## Your objective:
Output the listing word for word, minus pictures.
*** Input data ***
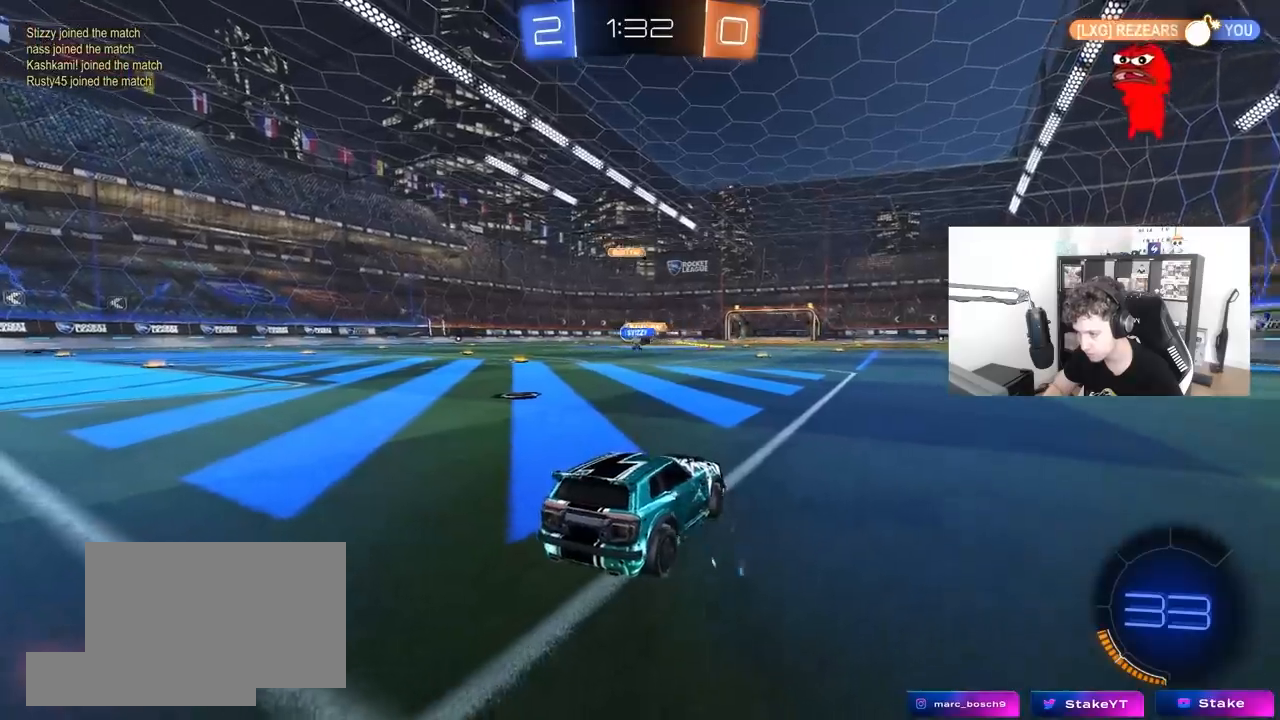
{"keys": ["w"], "mouse": [], "mouse_move": "still", "events": [[500, "a", "up"]]}
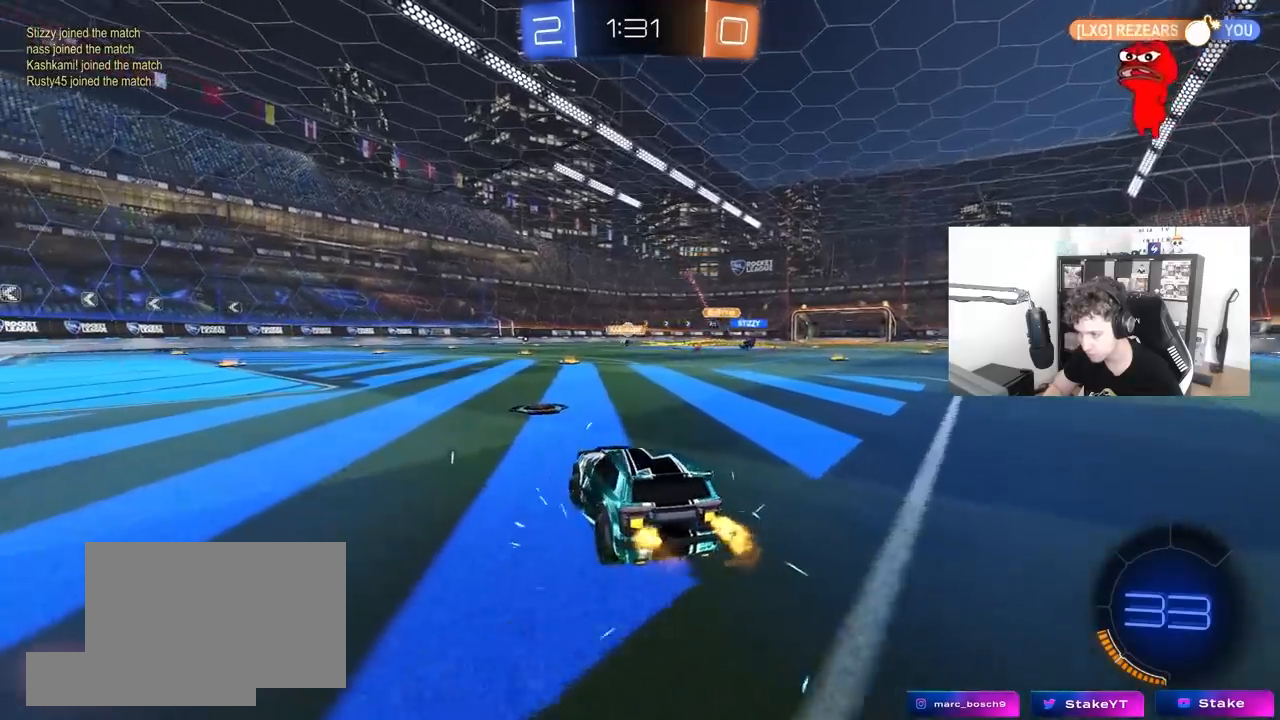
{"keys": ["a", "w"], "mouse": ["left", "right"], "mouse_move": "still", "events": [[283, "d", "down"], [417, "mouse_left", "down"], [417, "mouse_right", "down"], [467, "a", "down"], [467, "d", "up"]]}
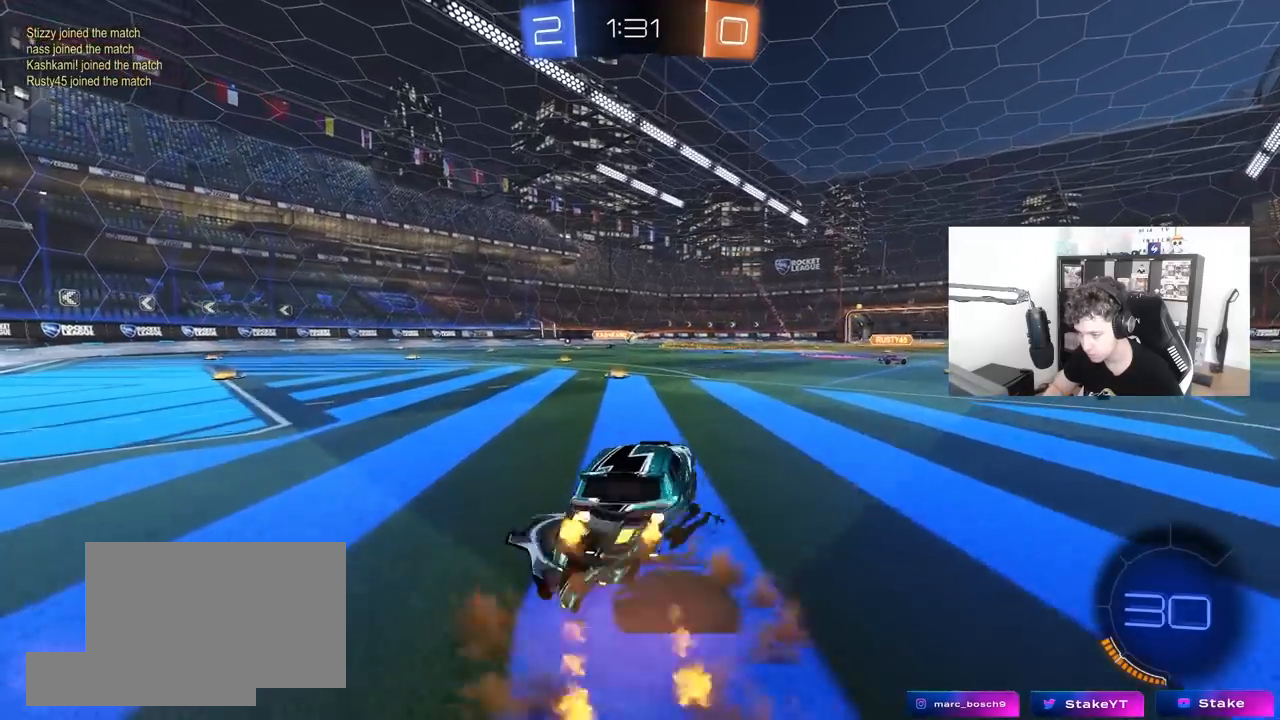
{"keys": ["a", "s", "shift"], "mouse": [], "mouse_move": "still", "events": [[17, "mouse_right", "up"], [17, "shift", "down"], [67, "mouse_right", "down"], [117, "s", "down"], [117, "w", "up"], [200, "mouse_left", "up"], [250, "mouse_right", "up"]]}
*** End of Input data ***
## Your solution:
{"keys": ["w"], "mouse": [], "mouse_move": "still", "events": [[500, "a", "up"]]}
{"keys": ["a", "w"], "mouse": ["left", "right"], "mouse_move": "still", "events": [[283, "d", "down"], [417, "mouse_left", "down"], [417, "mouse_right", "down"], [467, "a", "down"], [467, "d", "up"]]}
{"keys": ["a", "s", "shift"], "mouse": [], "mouse_move": "still", "events": [[17, "mouse_right", "up"], [17, "shift", "down"], [67, "mouse_right", "down"], [117, "s", "down"], [117, "w", "up"], [200, "mouse_left", "up"], [250, "mouse_right", "up"]]}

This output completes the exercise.